St. Anthelm of Belley
(1107 – 1178) Prior of the Carthusian Grand Chartreuse and bishop of Belley.
He was born near Chambéry in 1107. He would later receive an ecclesiastical benefice in the area of Belley. When he was thirty years old, he resigned from this position to become a Carthusian monk at Portes. Only two years after joining the order, he was made the prior of the Grande Chartreuse, the motherhouse of his order, which had recently incurred substantial damage.
He was an effective administrator there. While under his direction, the community increased in numbers and fervency. He restored and improved the buildings, including constructing a defensive wall and an aqueduct. The rules of the order were standardized, and changed to allow women the opportunity to enter the order in their own houses. He also brought the other houses of the order into closer alignment with the motherhouse. The monks under his direction included Hugh of Lincoln, who expressed great fondness for Anthelm.

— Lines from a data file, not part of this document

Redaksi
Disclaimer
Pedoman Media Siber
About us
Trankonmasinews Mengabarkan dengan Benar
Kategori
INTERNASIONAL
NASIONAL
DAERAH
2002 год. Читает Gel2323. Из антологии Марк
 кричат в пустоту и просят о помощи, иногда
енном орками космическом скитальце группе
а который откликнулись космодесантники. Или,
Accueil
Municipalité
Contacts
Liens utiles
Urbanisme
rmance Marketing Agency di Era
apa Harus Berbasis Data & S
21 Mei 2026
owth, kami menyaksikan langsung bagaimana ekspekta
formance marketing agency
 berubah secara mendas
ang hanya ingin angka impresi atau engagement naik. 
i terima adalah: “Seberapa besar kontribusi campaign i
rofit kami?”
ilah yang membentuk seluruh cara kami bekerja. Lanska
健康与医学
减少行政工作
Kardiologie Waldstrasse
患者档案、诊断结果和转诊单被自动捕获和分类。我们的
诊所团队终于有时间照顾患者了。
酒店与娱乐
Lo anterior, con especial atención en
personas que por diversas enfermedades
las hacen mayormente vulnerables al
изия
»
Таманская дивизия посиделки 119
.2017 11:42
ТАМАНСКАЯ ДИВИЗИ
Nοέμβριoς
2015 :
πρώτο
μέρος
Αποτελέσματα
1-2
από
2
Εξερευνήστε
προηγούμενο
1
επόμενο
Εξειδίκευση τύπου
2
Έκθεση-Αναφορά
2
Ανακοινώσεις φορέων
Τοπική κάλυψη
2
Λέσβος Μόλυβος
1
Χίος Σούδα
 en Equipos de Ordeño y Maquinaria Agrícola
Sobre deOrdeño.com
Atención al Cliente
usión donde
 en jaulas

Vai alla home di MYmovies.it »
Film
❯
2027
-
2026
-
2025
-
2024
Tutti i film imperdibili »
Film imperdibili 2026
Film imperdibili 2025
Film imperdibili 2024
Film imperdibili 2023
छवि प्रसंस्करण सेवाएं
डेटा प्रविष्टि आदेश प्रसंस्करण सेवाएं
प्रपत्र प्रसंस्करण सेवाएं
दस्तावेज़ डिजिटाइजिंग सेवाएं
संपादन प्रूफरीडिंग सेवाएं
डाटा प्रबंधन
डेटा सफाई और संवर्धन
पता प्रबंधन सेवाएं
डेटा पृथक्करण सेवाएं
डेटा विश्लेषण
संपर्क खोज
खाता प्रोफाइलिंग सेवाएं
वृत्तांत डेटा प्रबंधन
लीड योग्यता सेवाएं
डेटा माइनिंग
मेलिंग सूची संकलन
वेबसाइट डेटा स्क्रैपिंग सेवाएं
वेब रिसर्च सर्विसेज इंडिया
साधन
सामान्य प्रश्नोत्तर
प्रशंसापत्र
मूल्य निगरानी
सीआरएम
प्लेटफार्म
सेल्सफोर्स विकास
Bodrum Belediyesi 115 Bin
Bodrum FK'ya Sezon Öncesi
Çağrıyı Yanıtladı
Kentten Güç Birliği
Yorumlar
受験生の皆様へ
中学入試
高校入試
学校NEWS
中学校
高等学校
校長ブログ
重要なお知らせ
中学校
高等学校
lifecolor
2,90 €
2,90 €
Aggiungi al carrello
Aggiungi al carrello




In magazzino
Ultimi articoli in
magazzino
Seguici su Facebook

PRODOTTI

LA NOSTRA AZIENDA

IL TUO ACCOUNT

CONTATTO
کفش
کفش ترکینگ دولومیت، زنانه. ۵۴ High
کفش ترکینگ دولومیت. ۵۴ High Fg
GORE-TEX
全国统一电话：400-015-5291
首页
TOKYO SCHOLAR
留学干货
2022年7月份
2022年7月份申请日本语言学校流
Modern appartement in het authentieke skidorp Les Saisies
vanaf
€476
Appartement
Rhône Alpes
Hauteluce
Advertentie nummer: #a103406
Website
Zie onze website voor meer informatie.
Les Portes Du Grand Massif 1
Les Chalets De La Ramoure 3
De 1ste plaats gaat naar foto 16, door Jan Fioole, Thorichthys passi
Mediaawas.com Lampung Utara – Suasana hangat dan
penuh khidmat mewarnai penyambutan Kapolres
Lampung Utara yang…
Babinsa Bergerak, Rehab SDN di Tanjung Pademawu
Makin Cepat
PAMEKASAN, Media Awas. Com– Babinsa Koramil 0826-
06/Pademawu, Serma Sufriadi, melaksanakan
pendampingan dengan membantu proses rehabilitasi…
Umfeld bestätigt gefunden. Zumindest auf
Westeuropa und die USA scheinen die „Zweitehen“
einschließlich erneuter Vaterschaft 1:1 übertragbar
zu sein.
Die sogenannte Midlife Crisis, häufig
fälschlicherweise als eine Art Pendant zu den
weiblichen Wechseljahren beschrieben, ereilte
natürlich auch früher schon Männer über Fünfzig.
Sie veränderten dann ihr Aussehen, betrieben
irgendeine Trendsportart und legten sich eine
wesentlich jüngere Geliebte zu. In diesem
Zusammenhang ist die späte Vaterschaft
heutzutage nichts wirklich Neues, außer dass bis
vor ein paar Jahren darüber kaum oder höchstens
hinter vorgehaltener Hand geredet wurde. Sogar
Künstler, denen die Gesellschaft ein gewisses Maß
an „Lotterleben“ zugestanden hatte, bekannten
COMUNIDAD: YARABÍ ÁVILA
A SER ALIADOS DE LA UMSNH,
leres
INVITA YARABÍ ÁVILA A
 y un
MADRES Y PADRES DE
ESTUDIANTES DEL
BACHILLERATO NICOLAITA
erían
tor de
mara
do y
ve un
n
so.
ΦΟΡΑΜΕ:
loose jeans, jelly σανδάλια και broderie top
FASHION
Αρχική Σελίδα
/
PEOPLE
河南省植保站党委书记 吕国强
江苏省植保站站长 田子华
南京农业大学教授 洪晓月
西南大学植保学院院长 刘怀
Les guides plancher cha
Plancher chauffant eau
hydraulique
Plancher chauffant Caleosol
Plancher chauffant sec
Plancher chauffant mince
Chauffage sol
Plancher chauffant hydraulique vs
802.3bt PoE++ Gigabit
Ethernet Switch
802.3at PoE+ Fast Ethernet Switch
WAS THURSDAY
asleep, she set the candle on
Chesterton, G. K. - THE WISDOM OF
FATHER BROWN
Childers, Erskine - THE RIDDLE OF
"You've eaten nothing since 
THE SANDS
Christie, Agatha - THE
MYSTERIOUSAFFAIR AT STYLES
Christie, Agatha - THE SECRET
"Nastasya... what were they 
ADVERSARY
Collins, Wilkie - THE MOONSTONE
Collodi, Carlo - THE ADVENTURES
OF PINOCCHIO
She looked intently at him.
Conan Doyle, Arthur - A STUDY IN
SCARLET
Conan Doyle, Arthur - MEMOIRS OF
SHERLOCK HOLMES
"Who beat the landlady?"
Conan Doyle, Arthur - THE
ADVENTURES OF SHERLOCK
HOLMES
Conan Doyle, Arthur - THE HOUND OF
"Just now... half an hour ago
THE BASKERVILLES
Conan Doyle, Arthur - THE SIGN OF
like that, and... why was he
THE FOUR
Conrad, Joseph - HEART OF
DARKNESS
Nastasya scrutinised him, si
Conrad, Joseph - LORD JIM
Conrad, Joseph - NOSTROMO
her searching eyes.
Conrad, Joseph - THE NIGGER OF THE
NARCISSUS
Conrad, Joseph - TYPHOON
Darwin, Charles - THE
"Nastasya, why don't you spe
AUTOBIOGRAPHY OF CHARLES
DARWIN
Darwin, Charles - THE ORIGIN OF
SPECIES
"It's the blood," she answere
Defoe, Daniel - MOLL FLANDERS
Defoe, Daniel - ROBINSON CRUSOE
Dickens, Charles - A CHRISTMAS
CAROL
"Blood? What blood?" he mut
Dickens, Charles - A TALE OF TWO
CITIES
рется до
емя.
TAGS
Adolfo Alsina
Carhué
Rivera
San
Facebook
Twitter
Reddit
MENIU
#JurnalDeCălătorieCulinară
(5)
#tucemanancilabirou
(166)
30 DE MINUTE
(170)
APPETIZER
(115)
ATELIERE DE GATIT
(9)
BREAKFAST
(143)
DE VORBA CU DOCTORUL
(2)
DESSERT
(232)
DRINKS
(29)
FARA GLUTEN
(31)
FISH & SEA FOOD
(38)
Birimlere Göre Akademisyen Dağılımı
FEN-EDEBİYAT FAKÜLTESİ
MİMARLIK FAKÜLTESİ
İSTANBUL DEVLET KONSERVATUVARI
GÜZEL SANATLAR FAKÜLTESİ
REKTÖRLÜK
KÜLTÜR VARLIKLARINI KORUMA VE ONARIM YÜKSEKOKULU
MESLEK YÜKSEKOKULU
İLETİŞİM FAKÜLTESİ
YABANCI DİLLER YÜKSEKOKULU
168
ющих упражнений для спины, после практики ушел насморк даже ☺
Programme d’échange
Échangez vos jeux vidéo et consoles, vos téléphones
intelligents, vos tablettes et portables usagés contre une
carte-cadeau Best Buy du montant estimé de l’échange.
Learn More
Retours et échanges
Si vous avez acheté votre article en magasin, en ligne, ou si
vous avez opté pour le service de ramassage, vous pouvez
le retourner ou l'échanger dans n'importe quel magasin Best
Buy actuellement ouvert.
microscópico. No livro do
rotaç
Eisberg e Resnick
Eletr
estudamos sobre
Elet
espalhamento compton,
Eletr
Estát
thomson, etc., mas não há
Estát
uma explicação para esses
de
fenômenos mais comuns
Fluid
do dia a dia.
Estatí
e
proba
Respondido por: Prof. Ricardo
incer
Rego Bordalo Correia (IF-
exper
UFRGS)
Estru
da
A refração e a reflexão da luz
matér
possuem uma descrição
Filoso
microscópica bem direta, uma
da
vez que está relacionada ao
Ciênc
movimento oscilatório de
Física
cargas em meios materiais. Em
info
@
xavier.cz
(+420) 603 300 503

Anthelm continued in his office almost constantly for twenty-four years, barring a period of a few years when he was a hermit. After that period, in 1152, Anthelm returned to the Grand Chartreuse, and helped defend the sitting Pope Alexander III against the antipope Victor IV. Alexander III appointed Anthelm bishop of Belley in 1163. In that position, he is said to have been fearless and uncompromising, working to reform the clergy and regulate the affairs of the diocese. One example of his fearlessness occurred in 1175, when Anthelm excommunicated Count Humbert of Maurienne for having taken one priest captive and murdering another priest who had tried to free him. Humbert appealed his excommunication to Pope Alexander III, who reversed Humbert’s excommunication. Anthelm, who believed that Humbert was not penitent for his misconduct, withdrew from his diocese in protest.
Pope Alexander then commissioned Anthelm to travel to England to try to reconcile Henry II of England and Thomas Becket. Anthelm’s health was such that he was unable to take the journey. Anthelm returned to Belley to help care for the poor and the lepers of the area.
Anthelm died at Belley in 1178. On his deathbed, he received Humbert, and recognized that at that time Humbert truly had repented of his earlier acts.
Nobility.org Editorial comment: —
While called to practice all virtues–as every Christian–fortitude nevertheless stands out as a salient virtue of the nobility. It is fortitude that leads a noble to unhesitantly risk his life for principle, a worthy cause, for God and country.
In his exercise of the office of bishop, St. Anthelm practiced this fortitude when confronting the erring Count Humbert of Maurienne.
His example is especially needed today, when our bishops are divided between those willing to confront political leaders who advocate laws or carry out actions that gravely violate the natural moral law, and those who are silent about the misdeeds of these leaders and opt for compromise and surrender.